Each memory module has a reserved chunk of memory dedicated for logging. Given that the logging area is large enough to hold all log entries during a checkpoint (which is easy to enforce, because if the area ia about to overflow, the directory controller just starts a new checkpoint), only two logging areas are needed: One to hold the most recent checkpoint, and another to hold the next incoming checkpoint. A pointer in a known hardware location indicates which checkpoint is the most recent one. After a new checkpoint is made, the controller atomically updates this pointer to point to the current logging area. The other logging area is implicitly garbage collected.
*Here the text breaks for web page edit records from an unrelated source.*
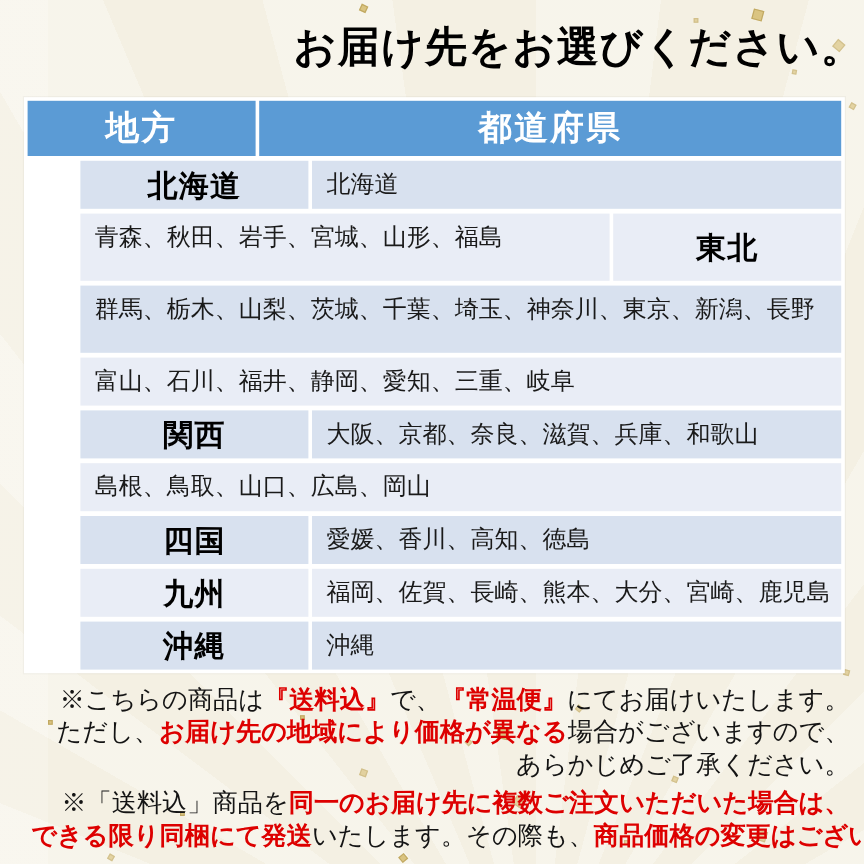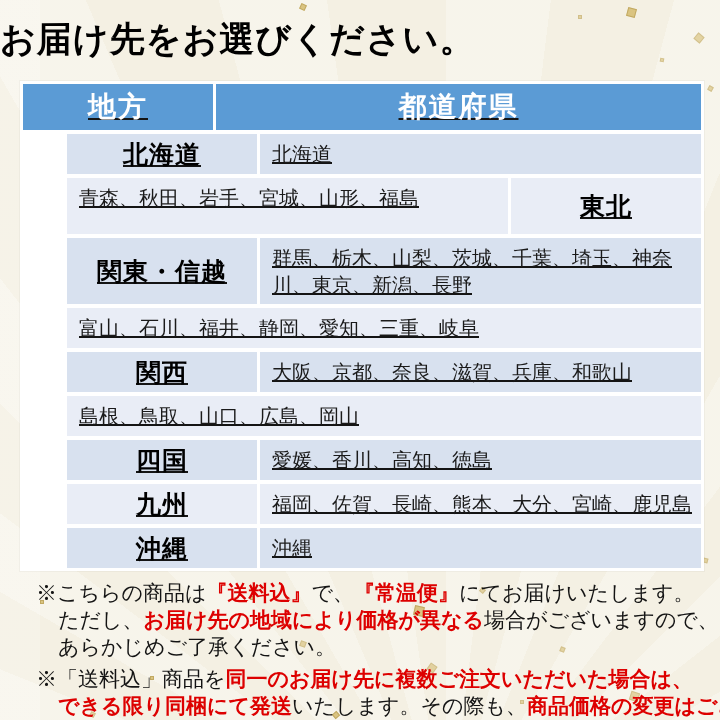--- a/index.html
+++ b/index.html
@@ -38,7 +38,7 @@
   }
   .title{
     position:relative;
-    text-align:left;
+    text-align:right;
     padding-top:16px;
     font-size:35px;
     font-weight:bold;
To avoid excessive logging, i.e. multiple log entries being generated for the same address in the same execution, which is entirely unnecessary because undo logging only needs the first image, the directory controller also allocates one bit for each page. The bit is set every time a log entry is generated for the page, and cleared when a new checkpoint is made. If the bit is on when a memory modification operation is detected, the directory controller simply ignores the request, since an undo image is already present.

On recovery, the recovery handler first restores the logging area using parity pages. It then walks log entries one by one, and attempts to restore the page using the undo image. If, however, the page to be restored it inaccessible, the handler will then use the parity page and remaining data pages to fix it. After all pages are restored, the recovery handler instructs all processors to load their execution context from the logging area. In the last step of recovery, the directory controller waits for all processors to be ready, after which it sends a signal to resume normal execution.